Source information ▸
....................

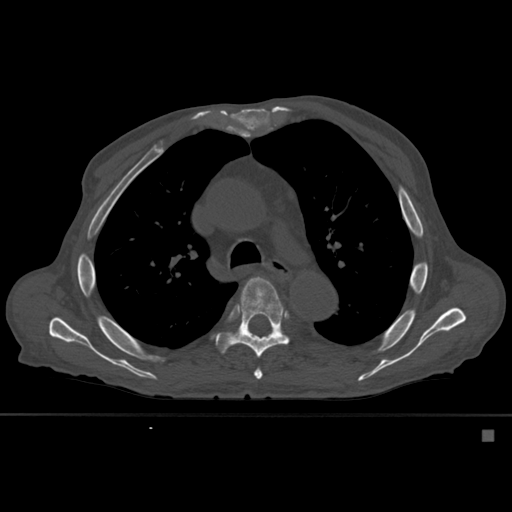
CT including the spine, one axial slice; position 387 of 527 along the scan axis; bone window (W 1800 / L 400 HU); 1.5 mm slice thickness; 512 × 512 image matrix, field of view 373 × 373 mm. Patient: male, 78 years. Case-level facts recorded for this patient, not image findings: primary cancer: prostate.
Structures marked on this image (semi-automatic segmentation, software-assisted and operator-edited):
- T5 vertebra: bounding box <246,345,263,380> (left, top, right, bottom; pixels)
- T6 vertebra: <216,277,289,358>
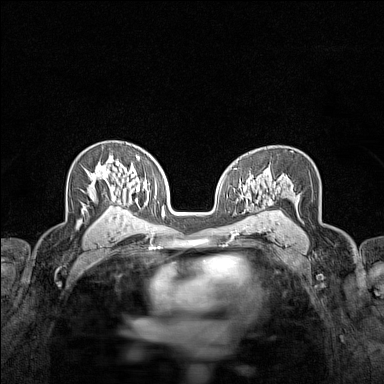
Breast MRI (dynamic contrast-enhanced), one axial slice. Slice 93 of 160 in the series (ordered by position). Dynamic contrast-enhanced series, time point 2 of 7 at this slice position (early post-contrast). 1.5 T. TE 1.8 ms, TR 5 ms. 384 × 384 image matrix, field of view 280 × 280 mm. Female patient.
Outlined on this slice (semi-automatic segmentation, software-assisted and operator-edited):
- enhancing-tissue mask used for the functional tumour volume (all voxels passing the contrast-enhancement thresholds inside the analysis volume; usually the tumour): bounding box (x1, y1, x2, y2) in pixels: (91, 165, 121, 205)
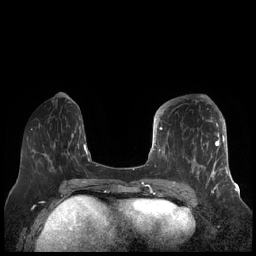
Breast MRI (dynamic contrast-enhanced), one axial slice; position 67 of 248 along the scan axis; dynamic contrast-enhanced series, time point 2 of 7 at this slice position (early post-contrast); 1.5 T; TE 1.9 ms, TR 4.1 ms; 256 × 256 image matrix. Female patient.
Outlined on this slice (semi-automatically segmented with operator editing):
- enhancing-tissue mask used for the functional tumour volume (all voxels passing the contrast-enhancement thresholds inside the analysis volume; usually the tumour): bounding box (x1, y1, x2, y2) in pixels: (156, 104, 227, 189)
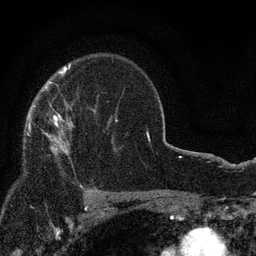
Breast MRI, one axial slice. Position 58 of 80 along the scan axis. Cropped to one breast. Dynamic contrast-enhanced series, time point 2 of 7 at this slice position (early post-contrast). 3 T. TE 2.2 ms, TR 5.5 ms. 256 × 256 image matrix, field of view 150 × 150 mm. Female patient.
Annotated regions visible in this slice (semi-automatically segmented with operator editing):
- enhancing-tissue mask used for the functional tumour volume (all voxels passing the contrast-enhancement thresholds inside the analysis volume; usually the tumour): box from (x=27, y=114) to (x=68, y=154) px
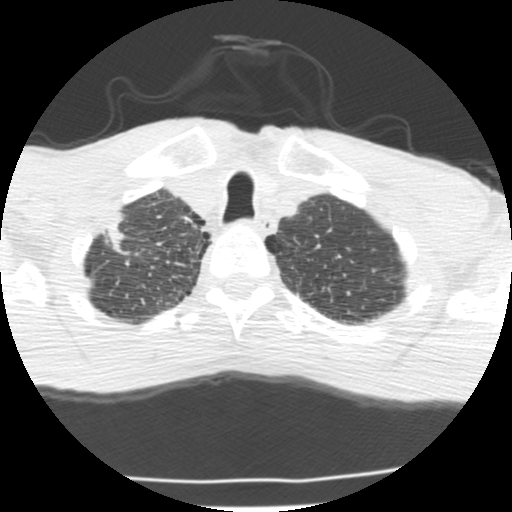
Axial slice from a low-dose chest CT screening exam. Second screening round (one year after baseline). Lung window (W 1500 / L -600 HU). 2.5 mm slice thickness. 512 × 512 image matrix, field of view 283 × 283 mm. Male, age 62 years at enrolment. Current smoker at enrolment.
Expert-annotated lung lesion, box from (x=76, y=212) to (x=142, y=273) px. The exam's reader record, not a measurement of the box and not confirmed to be the same lesion: non-calcified nodule or mass ≥4 mm, right upper lobe, 23 × 11 mm, spiculated (stellate) margins, soft tissue attenuation, pre-existing on the prior screen: yes. Later outcome: lung cancer diagnosed 277 days after this screen — adenocarcinoma, NOS, right upper lobe, poorly differentiated (G3), stage IIA (AJCC 6th edition), 22 mm at pathology.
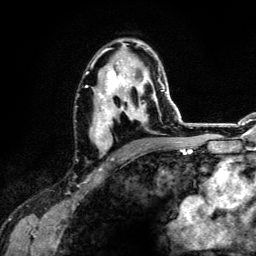
Breast MRI (dynamic contrast-enhanced), one axial slice. Slice 76 of 134 in the series (ordered by position). Cropped to one breast. Dynamic contrast-enhanced series, time point 2 of 6 at this slice position (early post-contrast). 3 T. TE 4.2 ms, TR 7.9 ms. 256 × 256 image matrix. Female patient.
Outlined on this slice (semi-automatic segmentation, software-assisted and operator-edited):
- enhancing-tissue mask used for the functional tumour volume (all voxels passing the contrast-enhancement thresholds inside the analysis volume; usually the tumour): bounding box <86,39,163,159> (left, top, right, bottom; pixels)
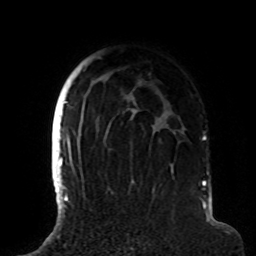
Breast MRI (dynamic contrast-enhanced), one axial slice; position 63 of 72 along the scan axis; cropped to one breast; dynamic contrast-enhanced series, time point 2 of 8 at this slice position (early post-contrast); 1.5 T; TE 4.2 ms, TR 7 ms; 2.2 mm slice thickness; 256 × 256 image matrix. Female patient.
Annotated regions visible in this slice (semi-automatic segmentation, software-assisted and operator-edited):
- enhancing-tissue mask used for the functional tumour volume (all voxels passing the contrast-enhancement thresholds inside the analysis volume; usually the tumour): bounding box <63,58,185,191> (left, top, right, bottom; pixels)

....................

Your instructions ▸ Skipping every picture, transcribe exactly the lines above from the one containing "- T6 vertebra: <216,277,289,358>" through the one containing "280 mm. Female patient.", both included.

Answer for this exercise ▸
- T6 vertebra: <216,277,289,358>
Breast MRI (dynamic contrast-enhanced), one axial slice. Slice 93 of 160 in the series (ordered by position). Dynamic contrast-enhanced series, time point 2 of 7 at this slice position (early post-contrast). 1.5 T. TE 1.8 ms, TR 5 ms. 384 × 384 image matrix, field of view 280 × 280 mm. Female patient.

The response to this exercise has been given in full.